This section describes collection operations in MySQL and MySQL collection operations.
What is a set operation?
Generally, the join operation is regarded as a horizontal operation between tables because the virtual table generated by this operation contains columns in two tables. The Set Operations I have summarized here generally regard these operations as vertical operations. The MySQL database supports two set operations: union distinct and union all.
Like join operations, set operations operate on two inputs and generate a virtual table. In join operations, the input table is generally referred to as left input and right input. The two inputs of the set operation must have the same number of columns. If the data type is different, MySQL automatically performs implicit conversion. At the same time, the name of the result column is determined by the Left input.
Preparations
Prepare test tables table1 and table2:
create table table1 (aid int not null auto_increment, title varchar(20), tag varchar(10), primary key(aid)) engine=innodb default charset=utf8;create table table2 (bid int not null auto_increment, title varchar(20), tag varchar(10), primary key(bid)) engine=innodb default charset=utf8;
Insert the following test data:
insert into table1(aid, title, tag) values(1, 'article1', 'MySQL');insert into table1(aid, title, tag) values(2, 'article2', 'PHP');insert into table1(aid, title, tag) values(3, 'article3', 'CPP');insert into table2(bid, title, tag) values(1, 'article1', 'MySQL');insert into table2(bid, title, tag) values(2, 'article2', 'CPP');insert into table2(bid, title, tag) values(3, 'article3', 'C');
UNION DISTINCT
Union distinct combines two inputs and uses DISTINCT to filter duplicate items. Generally, the DISTINCT keyword can be omitted and UNION is used directly.
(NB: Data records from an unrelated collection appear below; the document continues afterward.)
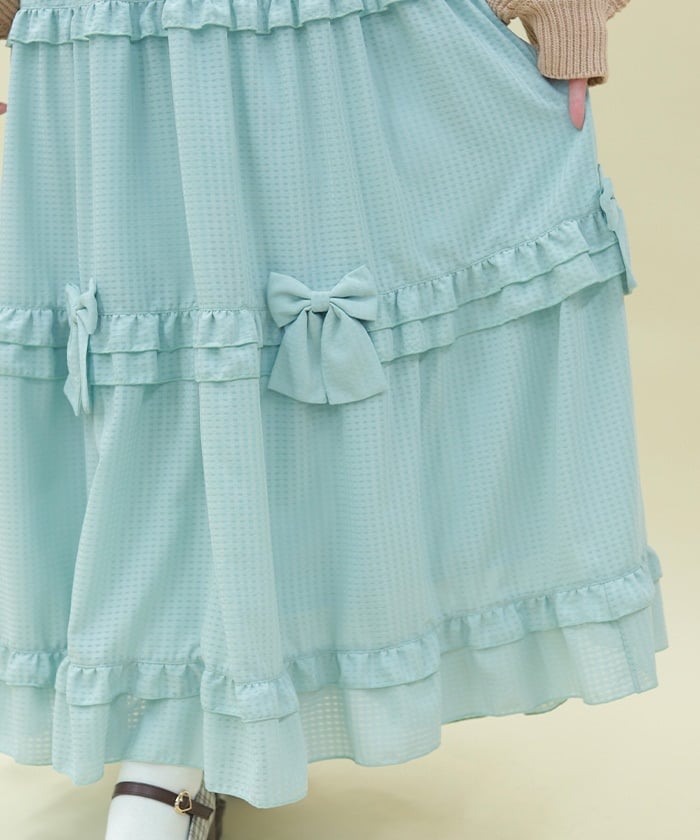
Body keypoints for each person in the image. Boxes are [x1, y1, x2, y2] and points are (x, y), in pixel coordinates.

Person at [0, 1, 668, 838]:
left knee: (274, 393)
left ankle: (184, 747)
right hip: (114, 46)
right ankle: (184, 737)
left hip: (326, 43)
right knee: (158, 391)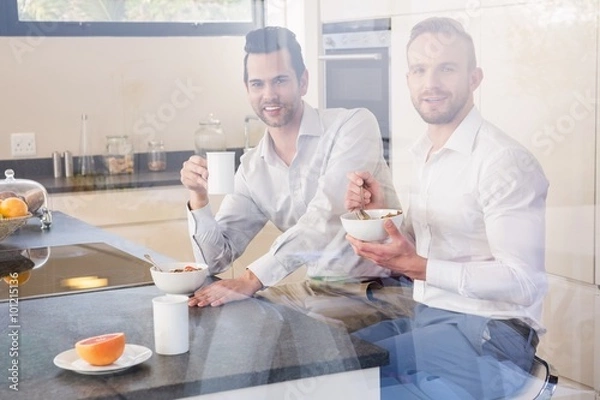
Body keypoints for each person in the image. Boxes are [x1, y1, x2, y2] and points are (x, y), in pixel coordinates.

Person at [344, 17, 549, 399]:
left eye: (446, 69)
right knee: (334, 361)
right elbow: (429, 249)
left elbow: (525, 283)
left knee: (350, 380)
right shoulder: (425, 153)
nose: (431, 83)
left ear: (474, 78)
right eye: (420, 70)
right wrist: (381, 213)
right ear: (408, 79)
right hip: (431, 316)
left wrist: (418, 267)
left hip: (491, 333)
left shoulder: (502, 162)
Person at [180, 26, 414, 332]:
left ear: (303, 81)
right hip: (316, 291)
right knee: (230, 322)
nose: (269, 95)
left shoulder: (352, 125)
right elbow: (215, 261)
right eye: (258, 84)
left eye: (280, 80)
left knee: (293, 338)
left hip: (380, 290)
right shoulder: (253, 168)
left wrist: (252, 279)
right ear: (247, 89)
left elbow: (325, 215)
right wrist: (198, 199)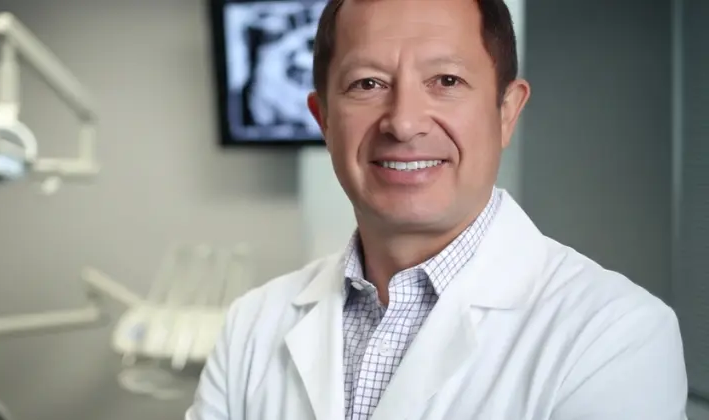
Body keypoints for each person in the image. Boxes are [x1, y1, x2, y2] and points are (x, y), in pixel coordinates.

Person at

The UNION syntax is as follows:
SELECT column,... FROM table1 UNION [ALL]SELECT column,... FROM table2...
In multiple SELECT statements, the corresponding column should have the same field attribute, and the field name used in the first SELECT statement is also used for the result field name.
Run the following SQL statement:
(select * from table1) union (select * from table2);
The following result is displayed:
+-----+----------+-------+| aid | title | tag |+-----+----------+-------+| 1 | article1 | MySQL || 2 | article2 | PHP || 3 | article3 | CPP || 2 | article2 | CPP || 3 | article3 | C |+-----+----------+-------+
We found that duplicate data items in table 1 and table 2:
| 1 | article1 | MySQL |
It only appears once, which is the effect of UNION.
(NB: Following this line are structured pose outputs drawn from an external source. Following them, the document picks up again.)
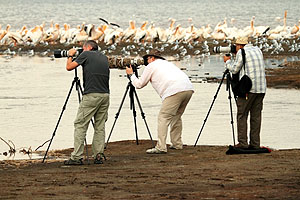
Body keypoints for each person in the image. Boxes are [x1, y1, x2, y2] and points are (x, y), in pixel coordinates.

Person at [126, 50, 194, 154]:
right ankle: (177, 144)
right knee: (176, 116)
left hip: (174, 90)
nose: (145, 62)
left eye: (147, 59)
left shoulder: (151, 65)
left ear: (152, 58)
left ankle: (161, 147)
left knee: (163, 117)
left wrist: (131, 76)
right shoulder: (167, 64)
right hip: (188, 89)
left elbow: (139, 84)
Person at [64, 40, 110, 165]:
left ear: (88, 47)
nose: (82, 51)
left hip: (91, 95)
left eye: (83, 49)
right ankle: (98, 155)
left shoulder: (86, 54)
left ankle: (76, 157)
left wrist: (70, 55)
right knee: (99, 126)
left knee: (80, 124)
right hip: (105, 95)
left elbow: (69, 67)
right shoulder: (104, 57)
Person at [224, 37, 267, 149]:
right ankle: (255, 144)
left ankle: (243, 143)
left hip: (249, 89)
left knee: (242, 115)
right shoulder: (257, 49)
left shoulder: (242, 52)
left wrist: (227, 61)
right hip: (261, 88)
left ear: (239, 46)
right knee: (256, 117)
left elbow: (234, 70)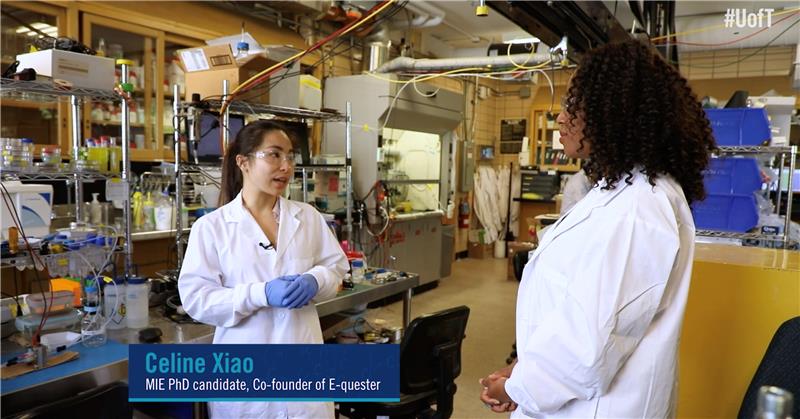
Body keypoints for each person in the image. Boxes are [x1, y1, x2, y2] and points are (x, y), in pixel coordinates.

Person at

Currently, the implementation of union distinct in MySQL is as follows:
- Create a temporary table, that is, a virtual table;
- Add a unique index to the column of this temporary table;
- Insert the input data into a temporary table;
- Returns the virtual table.
Because a unique index is added, duplicate data items in the set can be filtered out. Here, repetition means that the fields selected by the SELECT statement are exactly the same, so they are counted as duplicates.
UNION ALL
Union all means that repeated data items are not excluded. For example, I run the following SQL statement:
(select * from table1) union all (select * from table2);
You will get the following results:
+-----+----------+-------+| aid | title | tag |+-----+----------+-------+| 1 | article1 | MySQL || 2 | article2 | PHP || 3 | article3 | CPP || 1 | article1 | MySQL || 2 | article2 | CPP || 3 | article3 | C |+-----+----------+-------+
Duplicate data is not filtered out.
When union distinct is used, the insert speed is obviously affected because a unique index is added to the temporary table. If you confirm that there are no repeated options in the UNION operation, the most effective method is to use union all.